The Man-Kzin Wars – 25th Anniversary Edition – Created by Larry Niven
Baen Books – 2013
ISBN-13: 978-1451639001 (Trade paperback)
This is a reissue of the very first volume in the Man-Kzin Wars series created by Larry Niven and James Baen back in 1988. James Baen and Larry Niven conjured up the shared-world concept with the idea that numerous authors would try their hand with the very charismatic and extremely lethal feline warriors, the Kzinti. Niven himself has said that he didn’t want particularly to write military science fiction, but such was the demand to see more of these creatures, that he gave his go-ahead for the series. Some of the authors who have contributed to this series have been Poul Anderson, Dean Ing, Greg Bear, S.M. Stirling, Jerry Pournelle, and Donald Kingsbury.

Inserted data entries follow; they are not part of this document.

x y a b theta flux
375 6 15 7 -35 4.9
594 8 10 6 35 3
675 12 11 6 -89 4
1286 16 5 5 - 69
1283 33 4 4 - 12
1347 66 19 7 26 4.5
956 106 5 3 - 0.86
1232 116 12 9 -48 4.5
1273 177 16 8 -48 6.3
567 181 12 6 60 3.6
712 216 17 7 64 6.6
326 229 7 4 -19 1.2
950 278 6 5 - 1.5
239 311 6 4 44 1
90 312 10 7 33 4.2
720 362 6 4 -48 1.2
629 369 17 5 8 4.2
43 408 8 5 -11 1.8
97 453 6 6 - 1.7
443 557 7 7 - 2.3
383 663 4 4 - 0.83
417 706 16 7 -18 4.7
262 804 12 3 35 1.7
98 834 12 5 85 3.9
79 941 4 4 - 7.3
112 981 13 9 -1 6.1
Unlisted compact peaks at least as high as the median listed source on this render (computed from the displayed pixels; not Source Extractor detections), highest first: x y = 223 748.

This volume starts off with “Warriors” by Niven himself, one of Niven’s earliest published short stories from 1966. It’s a typical first-contact story where the humans barely survive, but do so by their wits. “Iron” by Poul Anderson details the quest for a ship, very ancient, from an unknown race that the Kzin also stumble across. This story is a short novel that has all of Anderson’s careful interrelationships between ship personal, particularly the military. Anderson, like Niven, is a writer from the Astounding Science Fiction/Analog mold, influenced by John W. Campbell Jr.’s sensibilities. The stories Campbell tended to publish in Analog were conundrums: scientists (or the military) faced with a problem and the stories detailed how they used their brains to think their way to a feasible solution. In other words, outsmarting the enemy. “Cathouse” by Dean Ing is another solution-based story wherein a young man is stranded on a planet where the Kzin are hunting him down. When Locklear comes across several female kzinti in suspended animation he risks his life by awakening one or more of them to help him survive. These female kzin are not of the same breed as the contemporary kzin and they are rather feisty and won’t take any guff from their brethren who are trying their best to kill Locklear.
You can’t have any more fun in a book than this. Niven’s Known Space universe is so fertile that it’s bred this wonderful series. They’re all for fun, but these stories are in the best Campbellian tradition of get-it-done and use-your-head science fiction. If you haven’t read the Man-Kzin entries, this is the place to start because this is the place it started.